HILLSIDE, NJ — Kelly Ronca, a second-grade teacher, doesn’t want to leave the school district over contract negotiations, but she also doesn’t want to work three other jobs to pay her mortgage and other bills.
“I don’t want to leave Hillside,” Ronca said at an April 19 meeting. “I love the families. I love my students. I feel like I’ve had so many — multiple children of yours — that I’ve become part of the Hillside family. So I certainly don’t want to leave this district, but I also don’t want to work four jobs because I’m so tired.”
Ronca, who lives on her own and has been working in the district for 14 years, was one of dozens of teachers who implored the nine-member school board to start negotiations with the Hillside Education Association for a contract. Teachers have been working without a contract since July.
At issue are the rising costs of healthcare premiums and a lack of contract negotiations since last year with school officials. A three-year pay freeze that began around 2010 also had a domino-effect on teachers’ salaries.
The HEA represents 375 teachers, security officers, custodians and secretaries in the district. The union is calling for salary increases and a reduction in employee contributions to health insurance.
The union staged rallies before and after school since about April 16, and rallied again in front of the local board of education before its April 19 meeting.
Teachers and parents were not deterred from remaining for the entire meeting that lasted until about 10:30 p.m. to speak during the public comments portion. The school board did not address the contract issue during the meeting though.
Superintendent Antoine Gayles told LocalSource school officials planned to “propose some dates” on either April 23 or 24 to begin negotiations.
“Please be advised that the HEA and board have agreed to not publicly discuss negotiations at this time,” Gayles said in an April 24 email to LocalSource. “I can say that we are working diligently to reach a settlement.”
School board President Hawaiian Thompson-Epps referred all questions regarding contract negotiation to Gayles.
HEA President Angela Lawler said district officials told her they were waiting for more stability in the school board, which has five new members this year. Last year, two former school board members ran for township council, while the former school board president ran for mayor.
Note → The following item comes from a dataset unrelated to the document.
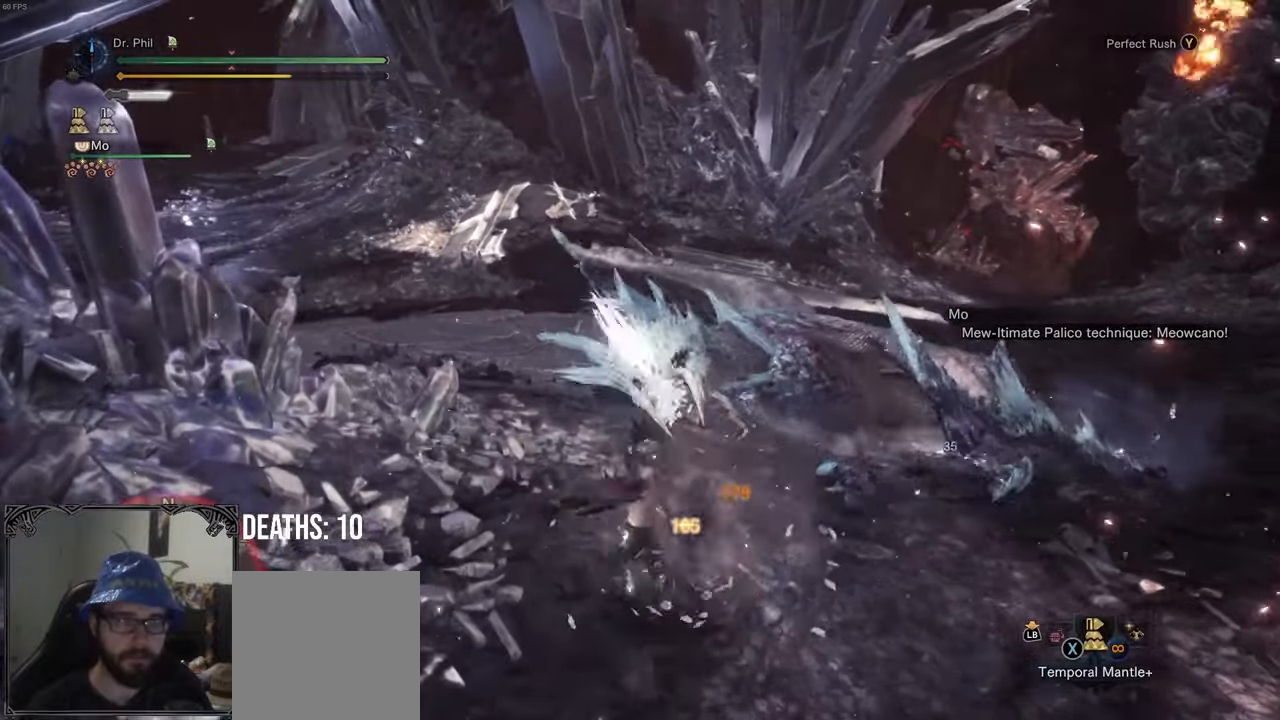
{"buttons": [], "left_stick": "center", "right_stick": "center", "events": [[167, "left_stick", "left"], [250, "A", "down"], [317, "A", "up"], [367, "A", "down"], [467, "A", "up"], [500, "left_stick", "center"]]}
Teachers are calling for “relief” from “Chapter 78”, a 2011 state law that required faculty to pay larger portions of health care premiums that would rise over a four-year period.
The median annual salary of a teacher in Hillside was $60,688 for 2015-2016, the latest year data was available from the state Department of Education.
One teacher’s rally sign showed that in 2006, she grossed a $40,000 annual salary and brought home about about $29,000, or 73 percent, after health premium payments. After earning a master’s degree she now has a gross annual salary of $63,318, but only takes home $37,000, or about 58 percent, due to rising premiums.
Meanwhile, the pay freeze teachers experienced was related to the 2010 tax levy cap law. The amount a municipality or school board could increase taxes was limited to 2 percent, with some exceptions.
No strike has been planned for the district yet, said Lawler, the HEA president.
“That’s not something that we do lightly,” Lawler said at the rally before the April 19 school board meeting.